Marco Alexander

Personal information
- Born: 14 August 1991 (age 33) Skopje, North Macedonia
- Nationality: New Zealand
- Listed height: 185 cm (6 ft 1 in)
- Listed weight: 80 kg (176 lb)

Career information
- High school: Rangitoto College (Auckland, New Zealand)
- Playing career: 2011–2016
- Position: Shooting guard / point guard

Career history
- 2011: Waikato Pistons
- 2012: Harbour Heat
- 2013: Waikato Pistons
- 2014–2015: Hawke's Bay Hawks
- 2014–2015: Melbourne United
- 2016: Super City Rangers

= Marco Alexander =

New Zealand basketball player (born 1991)

Marco Alexander (born 14 August 1991) is a New Zealand former basketball player who played six seasons in the National Basketball League (NBL).

==Early life and junior career==
Alexander was born in Skopje, North Macedonia, to Macedonian parents, Victor and Stefi. He began playing basketball at age 7 and continued to play upon arriving in New Zealand at age 12. His parents left for New Zealand during the 2001 war in the former Yugoslavia, with Alexander and his younger brother Borjan arriving two years later. Growing up in Auckland, Alexander played basketball, soccer, volleyball, water polo and athletics.

Alexander attended Rangitoto College between 2005 and 2009 and played for the school's basketball team. He graduated as the school's all-time scoring leader. While at high school, he played for North Harbour Basketball Association throughout the age groups and won four national titles and was named to three all-tournament teams. He also made the New Zealand under 18 team and the New Zealand Breakers academy squad.

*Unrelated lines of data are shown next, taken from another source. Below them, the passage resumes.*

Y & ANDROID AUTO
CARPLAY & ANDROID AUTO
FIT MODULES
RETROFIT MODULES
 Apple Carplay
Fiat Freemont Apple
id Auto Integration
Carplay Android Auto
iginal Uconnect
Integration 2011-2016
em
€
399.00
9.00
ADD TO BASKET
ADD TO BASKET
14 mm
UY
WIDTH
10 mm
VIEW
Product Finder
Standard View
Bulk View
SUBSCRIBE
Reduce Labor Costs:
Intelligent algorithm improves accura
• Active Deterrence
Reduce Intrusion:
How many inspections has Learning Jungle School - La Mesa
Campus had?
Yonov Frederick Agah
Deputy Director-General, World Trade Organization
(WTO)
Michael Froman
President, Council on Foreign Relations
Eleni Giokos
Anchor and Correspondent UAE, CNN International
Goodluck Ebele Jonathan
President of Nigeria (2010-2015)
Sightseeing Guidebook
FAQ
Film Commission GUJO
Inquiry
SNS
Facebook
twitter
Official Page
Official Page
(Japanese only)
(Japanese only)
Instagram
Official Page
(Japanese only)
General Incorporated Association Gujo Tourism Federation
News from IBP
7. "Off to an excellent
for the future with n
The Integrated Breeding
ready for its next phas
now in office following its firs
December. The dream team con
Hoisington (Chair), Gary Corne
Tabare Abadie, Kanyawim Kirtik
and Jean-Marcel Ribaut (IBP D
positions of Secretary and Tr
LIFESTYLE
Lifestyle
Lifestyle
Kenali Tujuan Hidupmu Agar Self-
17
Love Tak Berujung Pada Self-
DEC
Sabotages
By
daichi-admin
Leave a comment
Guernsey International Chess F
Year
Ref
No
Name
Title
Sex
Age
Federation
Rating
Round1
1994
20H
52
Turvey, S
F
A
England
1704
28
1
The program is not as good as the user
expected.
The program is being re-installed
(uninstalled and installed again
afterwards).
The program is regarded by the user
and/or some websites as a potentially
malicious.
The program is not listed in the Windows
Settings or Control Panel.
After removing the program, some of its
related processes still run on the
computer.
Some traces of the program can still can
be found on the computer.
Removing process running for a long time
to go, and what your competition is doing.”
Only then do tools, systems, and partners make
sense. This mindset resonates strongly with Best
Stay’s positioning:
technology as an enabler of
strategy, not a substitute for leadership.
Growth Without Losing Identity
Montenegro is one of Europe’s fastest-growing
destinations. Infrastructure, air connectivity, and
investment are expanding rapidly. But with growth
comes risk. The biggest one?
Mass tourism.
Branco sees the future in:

In 2009 at the Under 19 National Championships, Alexander helped Harbour finish in third place. In 2010 at the Under 21 National Championships, he led Harbour to the title while earning Tournament MVP honours. At the Under 21 National Championships in 2011, he helped Waikato finish in third place while earning all-tournament team honours. In 2013 at the Under 23 National Championships, he led North Harbour to the title while earning all-tournament team honours.

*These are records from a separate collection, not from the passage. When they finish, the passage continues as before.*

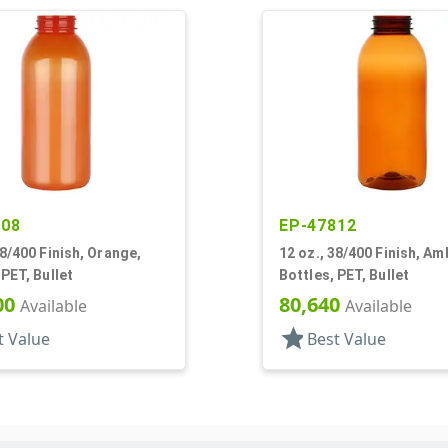
808
EP-47812
38/400 Finish, Orange,
12 oz., 38/400 Finish, Am
 PET, Bullet
Bottles, PET, Bullet
00
80,640
Available
Available
star
t Value
Best Value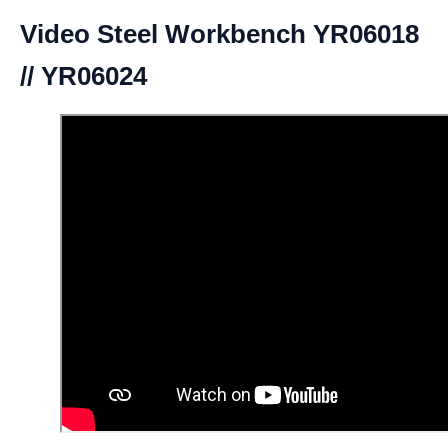
Video Steel Workbench YR06018
// YR06024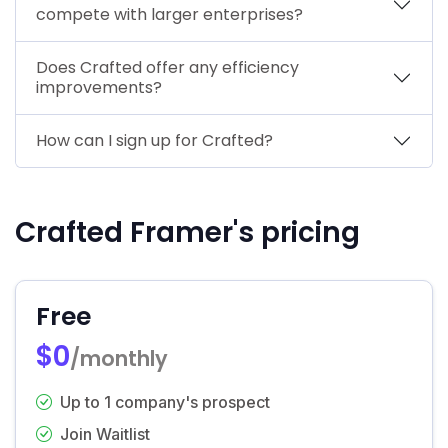
compete with larger enterprises?
Does Crafted offer any efficiency
improvements?
How can I sign up for Crafted?
Crafted Framer's pricing
Free
$0
/monthly
Up to 1 company's prospect
Join Waitlist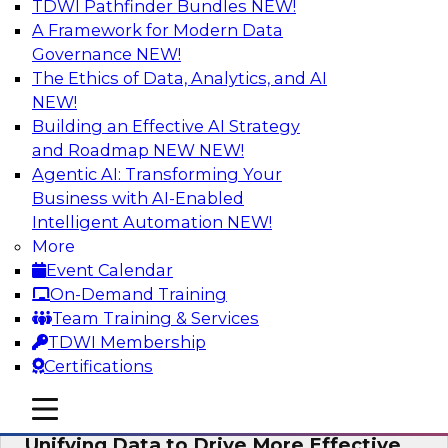
TDWI Pathfinder Bundles
NEW!
AI
A Framework for Modern Data
Governance
NEW!
The Ethics of Data, Analytics, and AI
NEW!
Coffee Talk: Modernization Through
Cloud Data Migration
Building an Effective AI Strategy
and Roadmap NEW
NEW!
Join TDWI’s senior research director James
Agentic AI: Transforming Your
Kobielus on this webinar, in which he will
Business with AI-Enabled
discuss the key steps for migrating legacy
Intelligent Automation
NEW!
enterprise data and analytics platforms—
More
including data integration pipelines and data
Event Calendar
warehouses—to the cloud.
On-Demand Training
Team Training & Services
Sponsored by Informatica Corporation, Oracle
TDWI Membership
Certifications
mobile toggle line
mobile toggle line
mobile toggle line
Unifying Data to Drive More Effective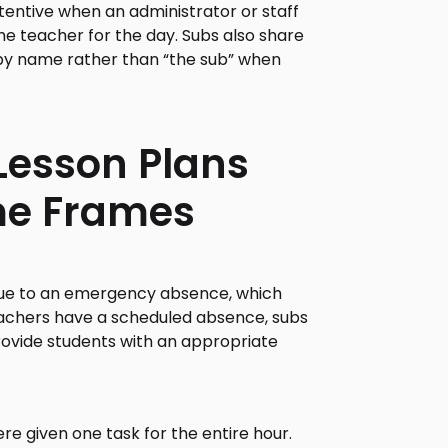
entive when an administrator or staff
e teacher for the day. Subs also share
m by name rather than “the sub” when
 Lesson Plans
me Frames
ue to an emergency absence, which
teachers have a scheduled absence, subs
rovide students with an appropriate
re given one task for the entire hour.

Alexander also played in the CBL Zone 1 competition, suiting up for the Breakers Academy in 2009, Northside in 2010, and the Harbour Heat Reserves in 2012.

==NBL career==
Alexander made his debut in the New Zealand NBL in 2011 for the Waikato Pistons. He went on to play for the Harbour Heat in 2012, before returning to the Pistons in 2013. In 2014, he played the Hawke's Bay Hawks.

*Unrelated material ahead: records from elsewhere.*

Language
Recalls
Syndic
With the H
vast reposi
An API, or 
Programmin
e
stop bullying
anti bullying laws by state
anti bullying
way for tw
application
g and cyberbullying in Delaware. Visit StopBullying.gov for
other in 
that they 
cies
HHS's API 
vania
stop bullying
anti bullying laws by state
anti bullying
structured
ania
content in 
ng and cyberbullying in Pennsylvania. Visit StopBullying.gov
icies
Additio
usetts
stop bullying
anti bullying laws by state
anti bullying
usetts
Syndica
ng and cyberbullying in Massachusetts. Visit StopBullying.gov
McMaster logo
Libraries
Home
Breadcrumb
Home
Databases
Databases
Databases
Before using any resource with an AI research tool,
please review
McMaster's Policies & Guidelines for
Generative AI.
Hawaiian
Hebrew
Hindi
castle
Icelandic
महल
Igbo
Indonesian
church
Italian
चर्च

Following his first season with the Hawks, Alexander had a trial with the New Zealand Breakers in the lead up to the 2014–15 Australian NBL season. After missing out on a roster spot, he moved to Australia and joined Melbourne United as a development player. He suited up for Melbourne in three games between 12 October and 2 November, making his first and only appearance on the court in the Australian NBL on 19 October against the Breakers. In December 2014, he underwent season-ending hip surgery on both hips.

Alexander re-joined the Hawks in 2015, before playing his final season in the New Zealand NBL in 2016 with the Super City Rangers. In 81 career games in the New Zealand NBL, Alexander averaged 8.0 points, 1.9 rebounds, 1.4 assists and 1.0 steals per game.

==National team==
In August 2011, Alexander travelled to China for the Summer Universiade to compete with the New Zealand University National Team in the basketball tournament. In seven games, he averaged 15.0 points, 3.6 rebounds and 2.1 steals per game.

In July 2013, Alexander was named in a Tall Blacks trial squad in the lead up to their China tour.

In June 2017, Alexander travelled to France with the New Zealand 3x3 National Team to compete in the FIBA 3x3 World Cup.